WORK INSTRUCTIONS: Please render the following lines as a Markdown table with two columns, Number and Text, giving each line its row number and leaving out any blank lines.

DATASET ROWS:
..............................

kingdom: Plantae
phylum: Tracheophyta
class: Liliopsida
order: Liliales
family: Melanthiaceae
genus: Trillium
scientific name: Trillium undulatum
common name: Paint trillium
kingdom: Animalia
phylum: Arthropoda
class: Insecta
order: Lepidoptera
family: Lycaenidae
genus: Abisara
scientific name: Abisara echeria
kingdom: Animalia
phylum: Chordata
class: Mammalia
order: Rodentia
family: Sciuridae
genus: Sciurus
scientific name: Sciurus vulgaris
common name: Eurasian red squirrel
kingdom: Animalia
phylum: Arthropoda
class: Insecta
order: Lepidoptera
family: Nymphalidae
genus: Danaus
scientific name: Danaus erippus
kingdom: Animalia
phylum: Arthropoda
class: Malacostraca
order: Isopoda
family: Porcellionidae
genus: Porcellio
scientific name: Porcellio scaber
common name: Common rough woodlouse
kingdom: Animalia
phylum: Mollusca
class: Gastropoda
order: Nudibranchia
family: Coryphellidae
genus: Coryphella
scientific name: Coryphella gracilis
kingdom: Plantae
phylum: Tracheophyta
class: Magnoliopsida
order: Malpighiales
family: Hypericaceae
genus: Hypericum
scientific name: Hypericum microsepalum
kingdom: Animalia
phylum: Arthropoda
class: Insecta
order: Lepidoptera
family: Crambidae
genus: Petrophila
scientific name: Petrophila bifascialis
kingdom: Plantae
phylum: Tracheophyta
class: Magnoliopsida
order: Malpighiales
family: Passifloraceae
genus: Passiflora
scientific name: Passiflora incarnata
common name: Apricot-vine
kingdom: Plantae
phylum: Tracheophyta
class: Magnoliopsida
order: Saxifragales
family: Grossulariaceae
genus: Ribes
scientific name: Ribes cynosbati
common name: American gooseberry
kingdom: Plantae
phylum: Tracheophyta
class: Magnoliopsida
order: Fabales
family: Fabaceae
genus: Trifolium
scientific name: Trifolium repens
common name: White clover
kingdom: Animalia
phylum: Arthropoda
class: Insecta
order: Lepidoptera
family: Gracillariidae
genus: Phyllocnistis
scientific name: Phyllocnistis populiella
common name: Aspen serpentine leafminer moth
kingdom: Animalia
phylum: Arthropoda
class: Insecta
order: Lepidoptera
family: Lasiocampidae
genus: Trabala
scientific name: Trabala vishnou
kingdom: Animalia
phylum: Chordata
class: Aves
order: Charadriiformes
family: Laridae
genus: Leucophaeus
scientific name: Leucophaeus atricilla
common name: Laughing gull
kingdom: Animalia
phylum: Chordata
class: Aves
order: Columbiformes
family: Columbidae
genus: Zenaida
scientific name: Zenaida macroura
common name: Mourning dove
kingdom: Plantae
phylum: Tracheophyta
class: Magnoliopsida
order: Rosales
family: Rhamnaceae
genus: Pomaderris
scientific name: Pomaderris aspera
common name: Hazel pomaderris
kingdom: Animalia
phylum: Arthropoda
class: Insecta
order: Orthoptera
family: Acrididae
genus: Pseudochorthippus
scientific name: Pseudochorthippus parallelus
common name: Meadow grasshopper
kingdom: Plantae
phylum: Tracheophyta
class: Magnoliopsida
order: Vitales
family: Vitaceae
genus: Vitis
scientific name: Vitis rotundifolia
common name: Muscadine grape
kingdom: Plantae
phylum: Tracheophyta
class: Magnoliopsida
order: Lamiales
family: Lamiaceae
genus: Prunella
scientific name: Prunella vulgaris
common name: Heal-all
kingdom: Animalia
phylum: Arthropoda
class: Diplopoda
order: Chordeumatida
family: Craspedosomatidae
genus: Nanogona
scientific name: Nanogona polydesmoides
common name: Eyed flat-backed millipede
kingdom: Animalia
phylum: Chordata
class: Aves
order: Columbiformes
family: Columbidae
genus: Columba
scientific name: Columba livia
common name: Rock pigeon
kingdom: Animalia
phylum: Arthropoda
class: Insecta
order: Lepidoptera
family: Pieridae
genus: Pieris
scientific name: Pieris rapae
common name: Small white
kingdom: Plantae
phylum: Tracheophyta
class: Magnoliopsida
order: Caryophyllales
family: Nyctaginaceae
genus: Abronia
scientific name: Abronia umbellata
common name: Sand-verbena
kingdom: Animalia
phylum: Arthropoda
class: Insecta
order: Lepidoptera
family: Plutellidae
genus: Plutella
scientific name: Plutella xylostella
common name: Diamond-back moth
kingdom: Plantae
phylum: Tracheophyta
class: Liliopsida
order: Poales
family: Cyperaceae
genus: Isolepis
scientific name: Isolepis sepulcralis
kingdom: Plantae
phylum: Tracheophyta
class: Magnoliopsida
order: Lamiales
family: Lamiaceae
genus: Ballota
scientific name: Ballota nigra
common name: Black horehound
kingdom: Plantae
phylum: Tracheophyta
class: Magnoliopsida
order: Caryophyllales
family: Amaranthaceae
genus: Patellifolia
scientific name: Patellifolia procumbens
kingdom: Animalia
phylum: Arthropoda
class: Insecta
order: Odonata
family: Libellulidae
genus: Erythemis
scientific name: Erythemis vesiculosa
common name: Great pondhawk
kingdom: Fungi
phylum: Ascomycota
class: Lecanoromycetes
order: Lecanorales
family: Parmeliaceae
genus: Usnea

..............................

WRITTEN RESPONSE:
| Number | Text |
|---|---|
| 1 | kingdom: Plantae |
| 2 | phylum: Tracheophyta |
| 3 | class: Liliopsida |
| 4 | order: Liliales |
| 5 | family: Melanthiaceae |
| 6 | genus: Trillium |
| 7 | scientific name: Trillium undulatum |
| 8 | common name: Paint trillium |
| 9 | kingdom: Animalia |
| 10 | phylum: Arthropoda |
| 11 | class: Insecta |
| 12 | order: Lepidoptera |
| 13 | family: Lycaenidae |
| 14 | genus: Abisara |
| 15 | scientific name: Abisara echeria |
| 16 | kingdom: Animalia |
| 17 | phylum: Chordata |
| 18 | class: Mammalia |
| 19 | order: Rodentia |
| 20 | family: Sciuridae |
| 21 | genus: Sciurus |
| 22 | scientific name: Sciurus vulgaris |
| 23 | common name: Eurasian red squirrel |
| 24 | kingdom: Animalia |
| 25 | phylum: Arthropoda |
| 26 | class: Insecta |
| 27 | order: Lepidoptera |
| 28 | family: Nymphalidae |
| 29 | genus: Danaus |
| 30 | scientific name: Danaus erippus |
| 31 | kingdom: Animalia |
| 32 | phylum: Arthropoda |
| 33 | class: Malacostraca |
| 34 | order: Isopoda |
| 35 | family: Porcellionidae |
| 36 | genus: Porcellio |
| 37 | scientific name: Porcellio scaber |
| 38 | common name: Common rough woodlouse |
| 39 | kingdom: Animalia |
| 40 | phylum: Mollusca |
| 41 | class: Gastropoda |
| 42 | order: Nudibranchia |
| 43 | family: Coryphellidae |
| 44 | genus: Coryphella |
| 45 | scientific name: Coryphella gracilis |
| 46 | kingdom: Plantae |
| 47 | phylum: Tracheophyta |
| 48 | class: Magnoliopsida |
| 49 | order: Malpighiales |
| 50 | family: Hypericaceae |
| 51 | genus: Hypericum |
| 52 | scientific name: Hypericum microsepalum |
| 53 | kingdom: Animalia |
| 54 | phylum: Arthropoda |
| 55 | class: Insecta |
| 56 | order: Lepidoptera |
| 57 | family: Crambidae |
| 58 | genus: Petrophila |
| 59 | scientific name: Petrophila bifascialis |
| 60 | kingdom: Plantae |
| 61 | phylum: Tracheophyta |
| 62 | class: Magnoliopsida |
| 63 | order: Malpighiales |
| 64 | family: Passifloraceae |
| 65 | genus: Passiflora |
| 66 | scientific name: Passiflora incarnata |
| 67 | common name: Apricot-vine |
| 68 | kingdom: Plantae |
| 69 | phylum: Tracheophyta |
| 70 | class: Magnoliopsida |
| 71 | order: Saxifragales |
| 72 | family: Grossulariaceae |
| 73 | genus: Ribes |
| 74 | scientific name: Ribes cynosbati |
| 75 | common name: American gooseberry |
| 76 | kingdom: Plantae |
| 77 | phylum: Tracheophyta |
| 78 | class: Magnoliopsida |
| 79 | order: Fabales |
| 80 | family: Fabaceae |
| 81 | genus: Trifolium |
| 82 | scientific name: Trifolium repens |
| 83 | common name: White clover |
| 84 | kingdom: Animalia |
| 85 | phylum: Arthropoda |
| 86 | class: Insecta |
| 87 | order: Lepidoptera |
| 88 | family: Gracillariidae |
| 89 | genus: Phyllocnistis |
| 90 | scientific name: Phyllocnistis populiella |
| 91 | common name: Aspen serpentine leafminer moth |
| 92 | kingdom: Animalia |
| 93 | phylum: Arthropoda |
| 94 | class: Insecta |
| 95 | order: Lepidoptera |
| 96 | family: Lasiocampidae |
| 97 | genus: Trabala |
| 98 | scientific name: Trabala vishnou |
| 99 | kingdom: Animalia |
| 100 | phylum: Chordata |
| 101 | class: Aves |
| 102 | order: Charadriiformes |
| 103 | family: Laridae |
| 104 | genus: Leucophaeus |
| 105 | scientific name: Leucophaeus atricilla |
| 106 | common name: Laughing gull |
| 107 | kingdom: Animalia |
| 108 | phylum: Chordata |
| 109 | class: Aves |
| 110 | order: Columbiformes |
| 111 | family: Columbidae |
| 112 | genus: Zenaida |
| 113 | scientific name: Zenaida macroura |
| 114 | common name: Mourning dove |
| 115 | kingdom: Plantae |
| 116 | phylum: Tracheophyta |
| 117 | class: Magnoliopsida |
| 118 | order: Rosales |
| 119 | family: Rhamnaceae |
| 120 | genus: Pomaderris |
| 121 | scientific name: Pomaderris aspera |
| 122 | common name: Hazel pomaderris |
| 123 | kingdom: Animalia |
| 124 | phylum: Arthropoda |
| 125 | class: Insecta |
| 126 | order: Orthoptera |
| 127 | family: Acrididae |
| 128 | genus: Pseudochorthippus |
| 129 | scientific name: Pseudochorthippus parallelus |
| 130 | common name: Meadow grasshopper |
| 131 | kingdom: Plantae |
| 132 | phylum: Tracheophyta |
| 133 | class: Magnoliopsida |
| 134 | order: Vitales |
| 135 | family: Vitaceae |
| 136 | genus: Vitis |
| 137 | scientific name: Vitis rotundifolia |
| 138 | common name: Muscadine grape |
| 139 | kingdom: Plantae |
| 140 | phylum: Tracheophyta |
| 141 | class: Magnoliopsida |
| 142 | order: Lamiales |
| 143 | family: Lamiaceae |
| 144 | genus: Prunella |
| 145 | scientific name: Prunella vulgaris |
| 146 | common name: Heal-all |
| 147 | kingdom: Animalia |
| 148 | phylum: Arthropoda |
| 149 | class: Diplopoda |
| 150 | order: Chordeumatida |
| 151 | family: Craspedosomatidae |
| 152 | genus: Nanogona |
| 153 | scientific name: Nanogona polydesmoides |
| 154 | common name: Eyed flat-backed millipede |
| 155 | kingdom: Animalia |
| 156 | phylum: Chordata |
| 157 | class: Aves |
| 158 | order: Columbiformes |
| 159 | family: Columbidae |
| 160 | genus: Columba |
| 161 | scientific name: Columba livia |
| 162 | common name: Rock pigeon |
| 163 | kingdom: Animalia |
| 164 | phylum: Arthropoda |
| 165 | class: Insecta |
| 166 | order: Lepidoptera |
| 167 | family: Pieridae |
| 168 | genus: Pieris |
| 169 | scientific name: Pieris rapae |
| 170 | common name: Small white |
| 171 | kingdom: Plantae |
| 172 | phylum: Tracheophyta |
| 173 | class: Magnoliopsida |
| 174 | order: Caryophyllales |
| 175 | family: Nyctaginaceae |
| 176 | genus: Abronia |
| 177 | scientific name: Abronia umbellata |
| 178 | common name: Sand-verbena |
| 179 | kingdom: Animalia |
| 180 | phylum: Arthropoda |
| 181 | class: Insecta |
| 182 | order: Lepidoptera |
| 183 | family: Plutellidae |
| 184 | genus: Plutella |
| 185 | scientific name: Plutella xylostella |
| 186 | common name: Diamond-back moth |
| 187 | kingdom: Plantae |
| 188 | phylum: Tracheophyta |
| 189 | class: Liliopsida |
| 190 | order: Poales |
| 191 | family: Cyperaceae |
| 192 | genus: Isolepis |
| 193 | scientific name: Isolepis sepulcralis |
| 194 | kingdom: Plantae |
| 195 | phylum: Tracheophyta |
| 196 | class: Magnoliopsida |
| 197 | order: Lamiales |
| 198 | family: Lamiaceae |
| 199 | genus: Ballota |
| 200 | scientific name: Ballota nigra |
| 201 | common name: Black horehound |
| 202 | kingdom: Plantae |
| 203 | phylum: Tracheophyta |
| 204 | class: Magnoliopsida |
| 205 | order: Caryophyllales |
| 206 | family: Amaranthaceae |
| 207 | genus: Patellifolia |
| 208 | scientific name: Patellifolia procumbens |
| 209 | kingdom: Animalia |
| 210 | phylum: Arthropoda |
| 211 | class: Insecta |
| 212 | order: Odonata |
| 213 | family: Libellulidae |
| 214 | genus: Erythemis |
| 215 | scientific name: Erythemis vesiculosa |
| 216 | common name: Great pondhawk |
| 217 | kingdom: Fungi |
| 218 | phylum: Ascomycota |
| 219 | class: Lecanoromycetes |
| 220 | order: Lecanorales |
| 221 | family: Parmeliaceae |
| 222 | genus: Usnea |